Chart comprehension data:
-----
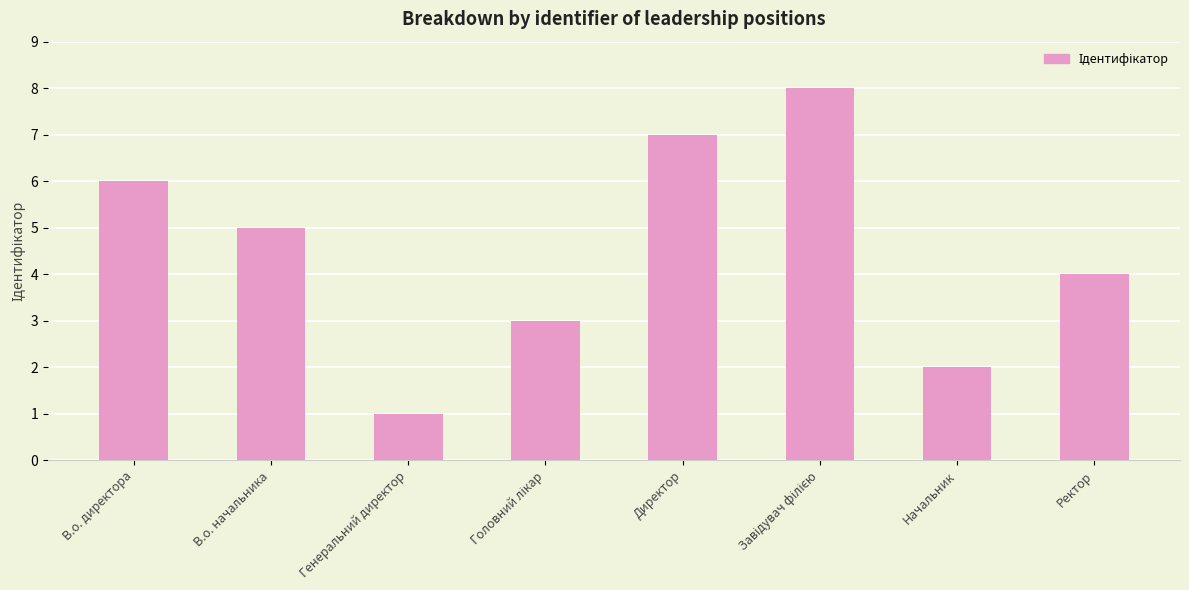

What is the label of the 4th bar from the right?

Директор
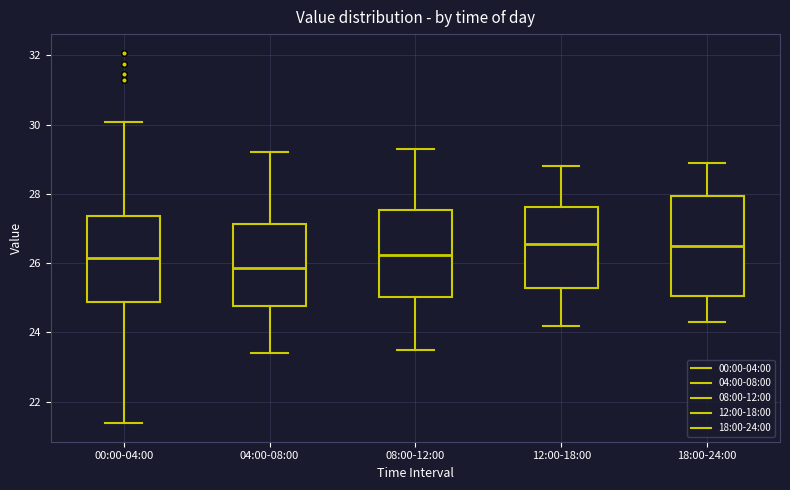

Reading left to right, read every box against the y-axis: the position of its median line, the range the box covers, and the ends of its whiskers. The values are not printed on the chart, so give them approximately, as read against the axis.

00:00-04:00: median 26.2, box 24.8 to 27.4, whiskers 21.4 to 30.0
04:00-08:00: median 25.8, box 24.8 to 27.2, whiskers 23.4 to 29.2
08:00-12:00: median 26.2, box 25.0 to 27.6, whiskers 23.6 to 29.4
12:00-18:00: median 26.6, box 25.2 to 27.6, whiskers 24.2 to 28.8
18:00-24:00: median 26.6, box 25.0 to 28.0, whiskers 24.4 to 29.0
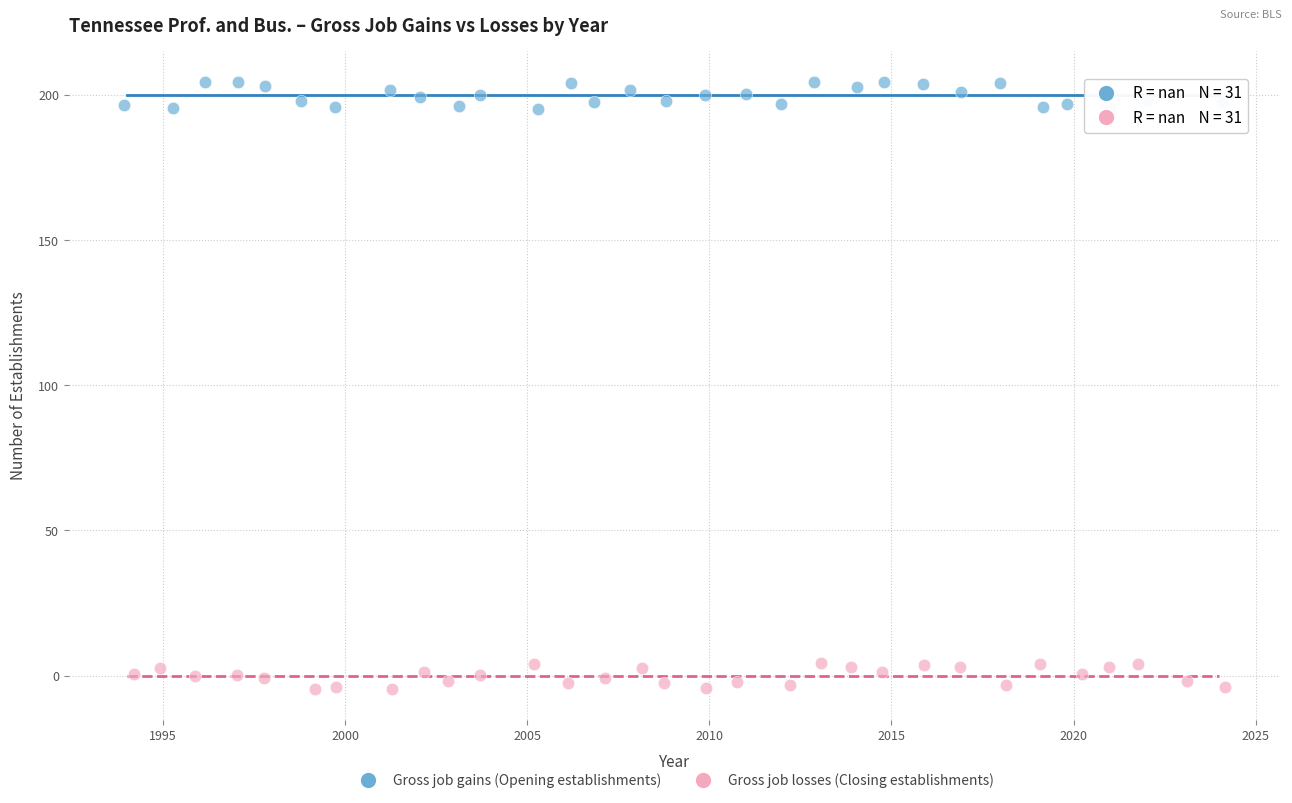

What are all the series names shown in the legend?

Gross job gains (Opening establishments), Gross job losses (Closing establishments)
-----
Task description:
Turn the lines of the material starting at the one containing "00:00-04:00: median 26.2, box" and ending at the one containing "12:00-18:00: median 26.6, box" into a JSON list of strings, with each line as one string and blank lines omitted.

Result of this exercise:
[
  "00:00-04:00: median 26.2, box 24.8 to 27.4, whiskers 21.4 to 30.0",
  "04:00-08:00: median 25.8, box 24.8 to 27.2, whiskers 23.4 to 29.2",
  "08:00-12:00: median 26.2, box 25.0 to 27.6, whiskers 23.6 to 29.4",
  "12:00-18:00: median 26.6, box 25.2 to 27.6, whiskers 24.2 to 28.8"
]